Commercial fishermen argue that the fish-eating general public, those who enjoy dining on striped bass but do not fish, would be deprived of a share of a national resource. This argument is sound and logical only to the point where allocation is not a problem. The new state law that prohibits anglers from harvesting a single fish between 28 and less than 34 inches proves there is a big problem.
If there are not enough striped bass for the recreational sector to harvest one fish from 24 inches up, then the Southwick report's findings kick in. The economic, social and recreational benefits have to be weighed.
Obviously New Jersey non-fishermen are not concerned about their loss at the restaurant table. There is no public outcry, no campaign, no lobbying effort, not even op-ed pieces about not being able to buy striped bass in New Jersey, but there are literally tens of thousands of complaints about anglers not being able to harvest a fish from 28 to less than 34 inches.
Adding the 7 million commercial pounds to the recreational side's quota would presumably enable anglers to harvest one fish from 24 inches up, and the benefits would be substantial.
Paul Haertel of the Berkeley Striper Club said the organization will hold its second annual spring bass tournament from June 3 to June 12 to benefit Stripers Forever.
Stripers Forever is a relatively new internet group that has been waging its game fish-only status for stripers along the entire East Coast.
The tournament is open to all waters of Monmouth and Ocean counties. The entry fee is $20 per person for the shore and surf division, and $30 per person for the boat division.

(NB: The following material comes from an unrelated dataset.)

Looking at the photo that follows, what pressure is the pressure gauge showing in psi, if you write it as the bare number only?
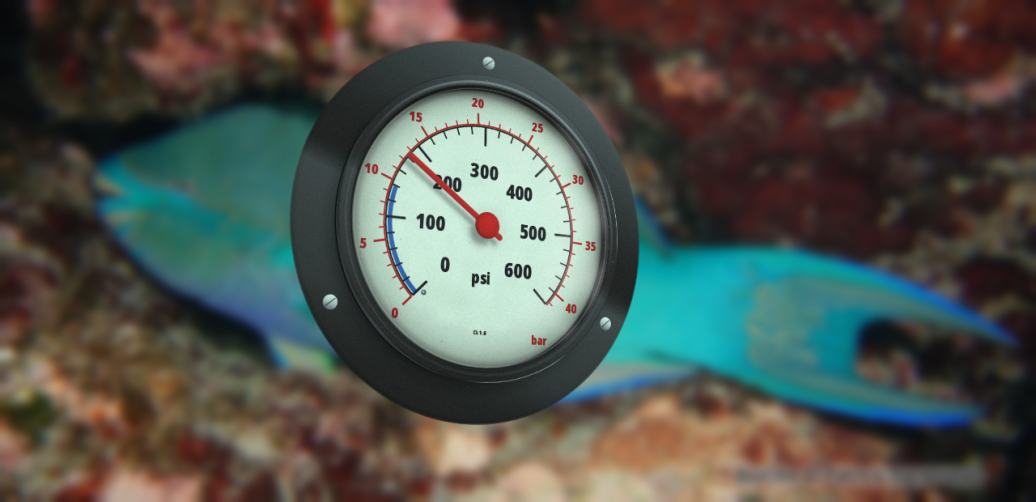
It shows 180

There will be seven place awards for both the boat and shore-surf divisions, first through third prizes for bluefish and first and second prizes for weakfish. There is a guaranteed pot of $2,500 in the shore-surf division regardless of the number of entrants.
The boat division will have a pot of $2,500 based on 100 entrants. There will be an 85 percent payout of the entry fees; so prize values will increase if there are over 100 entrants, decrease if there are fewer than 100. Registration can be made and weigh-ins recorded at the following places: Alex's, Bahrs' Landing, Betty and Nick's, Bruce and Pat's, Eastern Dock Outfitters, Grizz's, Fishermen's Headquarters, Murphy's Hook House and Scott's.